• EXCERPT
** BEGIN **

Direct Actions

Robert MacFarlane on literature that inspired action

There was a great article on Edward Abbey by Robert MacFarlane in the weekend’s Guardian.  [I’m inclined to superlatives here, as MacFarlane generously bigged up the RSA Arts & Ecology Centre and our fellow organisations TippingPoint, The Ashden Directory and Cape Farewell in the article].

Anyhow, to the point.

MacFarlane writes about how Abbey’s gloriously rambunctious novel Monkey Wrench Gang became the inspiration for the Earth First! environmental movement in the US, who set about turning Abbey’s fiction into non-fiction through a series of direct actions. Climate change, suggests MacFarlane,  requires not just a technological and political shift but a cultural one too – which is what Abbey’s writing set ablaze for the American conservation movement.

But then MacFarlane starts to ponder where that’s going to come from in relation to climate change. American authors, from Rachel Carson, Edward Abbey, Bill McKibben, Gary Snyder, Cormac MacCarthy and others have produced significant passionate works which have indeed had a galvanising impact on environmental movements. But where, he wonders, are the British equivalents? The British equivalents, he suggests, have an emotional distance which doesn’t “kick your arse off the page” in the way that Abbey’s prose does. But there’s something else too:

Perhaps the key ethical principle of British environmental literature has been that making us see differently is an essential precursor to making us act differently. So it is that each new generation of British environmental writers finds itself trying to design the literary equivalent of the “killer app”: the glittering argument or stylistic turn that will produce an epiphany in sceptical readers, and so persuade them to change their behaviour. I used to believe in the possibility of this killer app, both as a reader and a writer. But I’m increasingly unsure of its existence. Or, if it exists, of its worth. At least in my experience, environmental literature in Britain gets read almost exclusively by the converted to the converted, and its meaningful ethical impact is minimal tending to zero. As Vernon Klinkenbourg noted with glum elegance last year, most documents of environmental literature are “minority reports – sometimes a minority of one. The assumptions, the hopes, the arguments [of such literature] are contradicted by the way the vast majority of us live, and by the political and economic structures that determine that lifestyle … sceptical readers so seldom pick up this kind of writing, or submit to its evidence.”

** END **

• BRIEF 1
Translate this sentence from the text on literature that inspired action into Spanish: "But where, he wonders, are the British equivalents?"
• BRIEF 2
Reproduce the stretch of the records from the line containing "region: Silesian Voivodeship" through the end of the records, leaving out the pictures.

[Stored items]
** BEGIN **

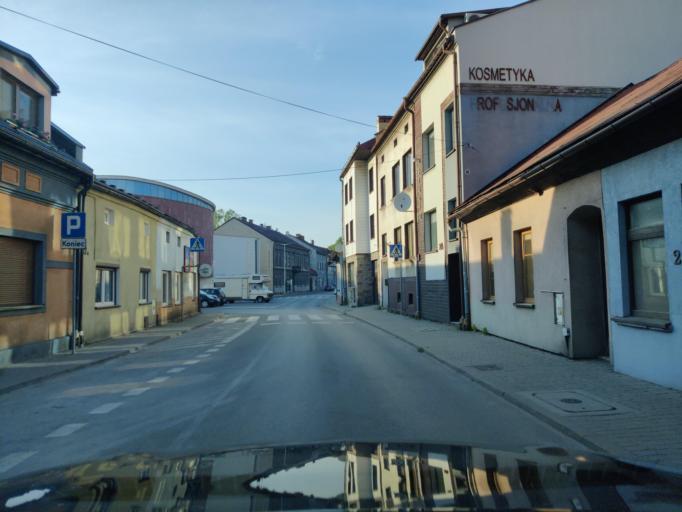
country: PL
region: Silesian Voivodeship
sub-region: Powiat zywiecki
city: Zywiec
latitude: 49.6906
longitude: 19.2032
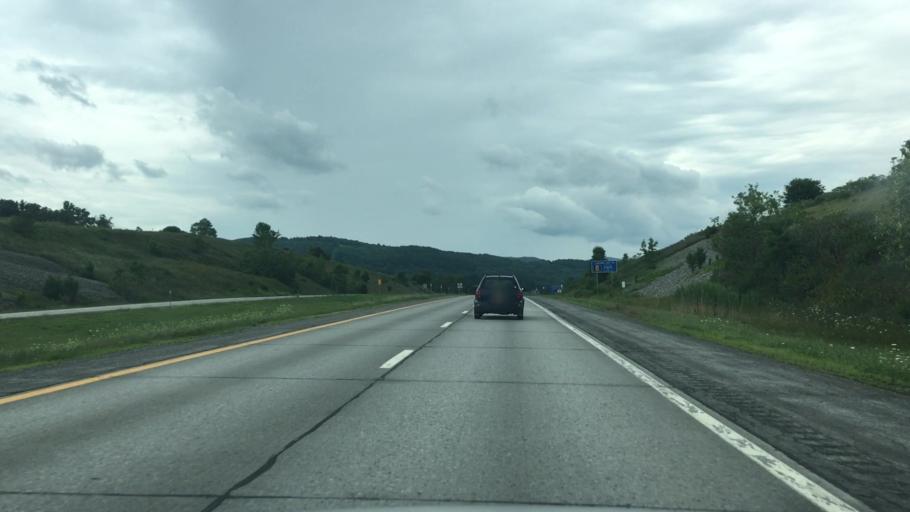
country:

** END **

• TASK RESPONSE 1
Pero ¿dónde, se pregunta, están los equivalentes británicos?

• TASK RESPONSE 2
region: Silesian Voivodeship
sub-region: Powiat zywiecki
city: Zywiec
latitude: 49.6906
longitude: 19.2032
country:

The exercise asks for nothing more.